##### Text block
Carrion Comfort
Not, I’ll not, carrion comfort, Despair, not feast on thee;
Not untwist—slack they may be—these last strands of man
In me or, most weary, cry I can no more. I can;
Can something, hope, wish day come, not choose not to be.
But ah, but O thou terrible, why wouldst thou rude on me
Thy wring-world right foot rock? lay a lionlimb against me? scan
With darksome devouring eyes my bruised bones? and fan,
O in turns of tempest, me heaped there; me frantic to avoid thee and flee?
Why? That my chaff might fly; my grain lie, sheer and clear.
Nay in all that toil, that coil, since (seems) I kissed the rod,
Hand rather, my heart lo! lapped strength, stole joy, would laugh, cheer.
Cheer whom though? The hero whose heaven-handling flung me, foot trod
Me? or me that fought him? O which one? is it each one? That night, that year
Of now done darkness I wretch lay wrestling with (my God!) my God.
~ Gerard Manley Hopkins (1844-1889)
*****
Between the end of my freshman year and beginning of
my junior year as an undergraduate at Gordon College, I must have walked a
thousand laps around the campus quad between the hours of 10:00 p.m. and
midnight. It was often dangerous and foolhardy, given the hour and solitude, and
the epitome of all that is stubborn in me. I may very well have walked a rut
into the pavement. I walked in all kinds of weather, mostly alone, and one time
nearly met my early demise under a moving salt truck as I determinedly
trudged/slid my way around the campus following an ice storm.
I walked mainly because it was something to do.
Something I could do other than “not choose not to be.” It was a small, perhaps
pathetic (though nonetheless real), action against Despair. I think Gerard
Manley Hopkins would have understood this.
##########
» Directives:
A. Answer these questions using the Carrion Comfort text:
(i) What years of birth and death are given for the poet?
(ii) At which college was the writer an undergraduate?
(iii) Between which hours did the writer walk around the campus quad?
B. Print, word for word, the portion of the Carrion Comfort text from "But ah, but" to "sheer and clear.".
The material that follows comes from a separate source.
##### Listing
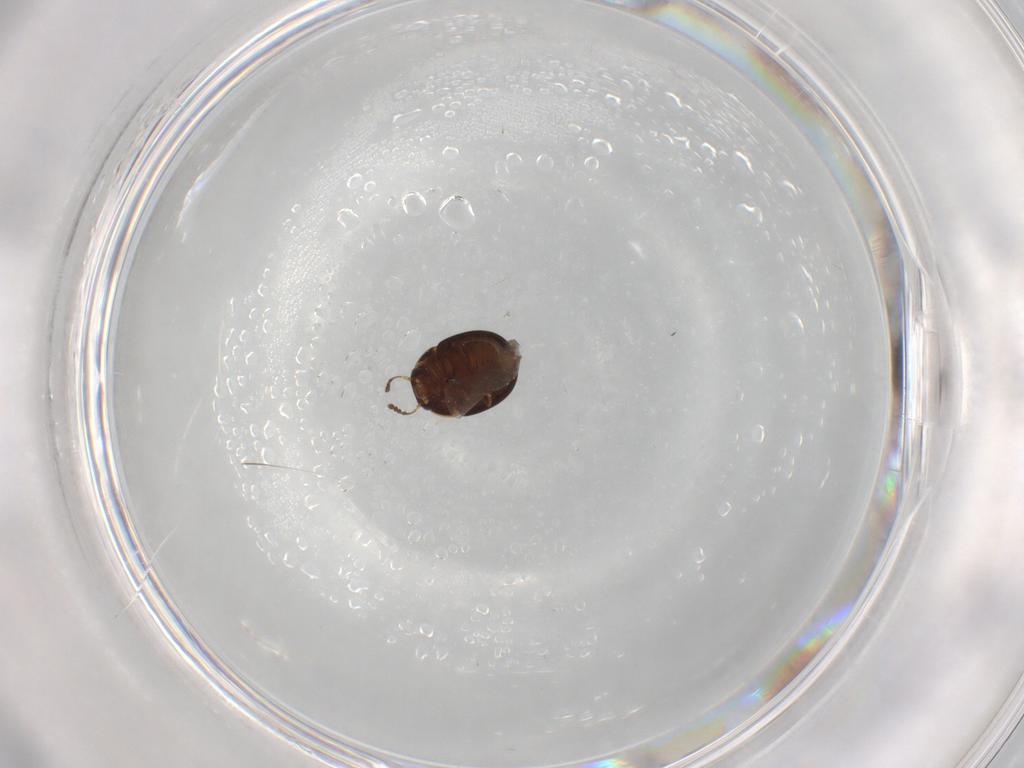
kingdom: Animalia
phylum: Arthropoda
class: Insecta
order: Coleoptera
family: Leiodidae
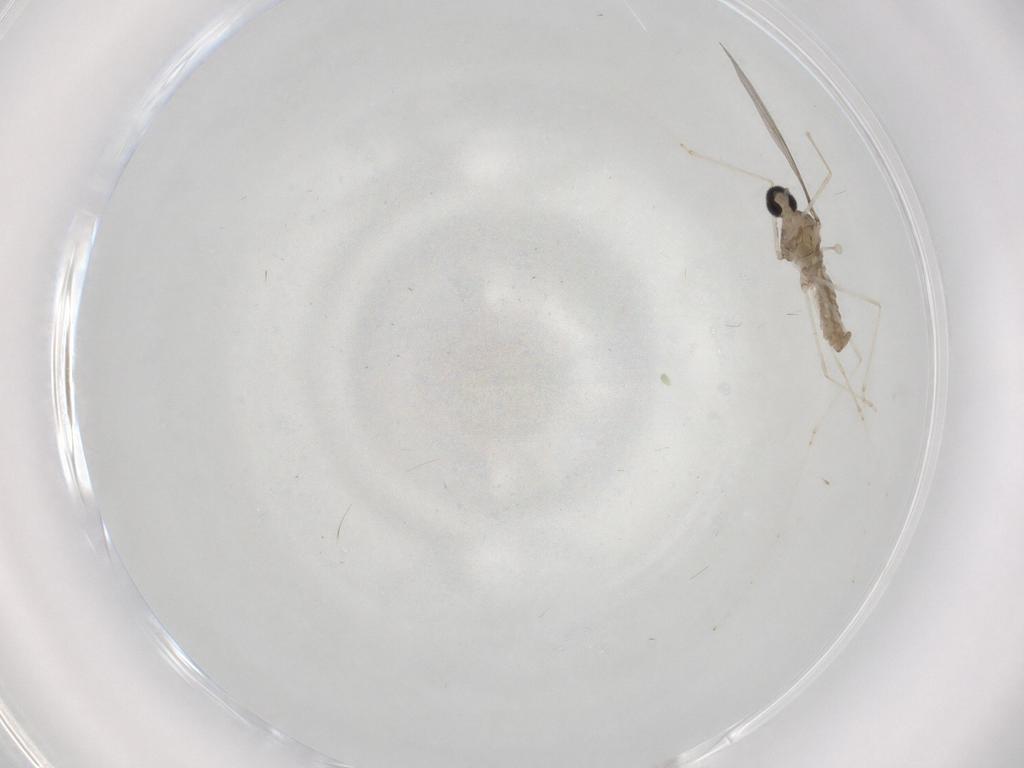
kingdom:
##########
» Results:
A.
(i) 1844 and 1889.
(ii) Gordon College.
(iii) Between 10:00 p.m. and midnight.

B.
But ah, but O thou terrible, why wouldst thou rude on me
Thy wring-world right foot rock? lay a lionlimb against me? scan
With darksome devouring eyes my bruised bones? and fan,
O in turns of tempest, me heaped there; me frantic to avoid thee and flee?
Why? That my chaff might fly; my grain lie, sheer and clear.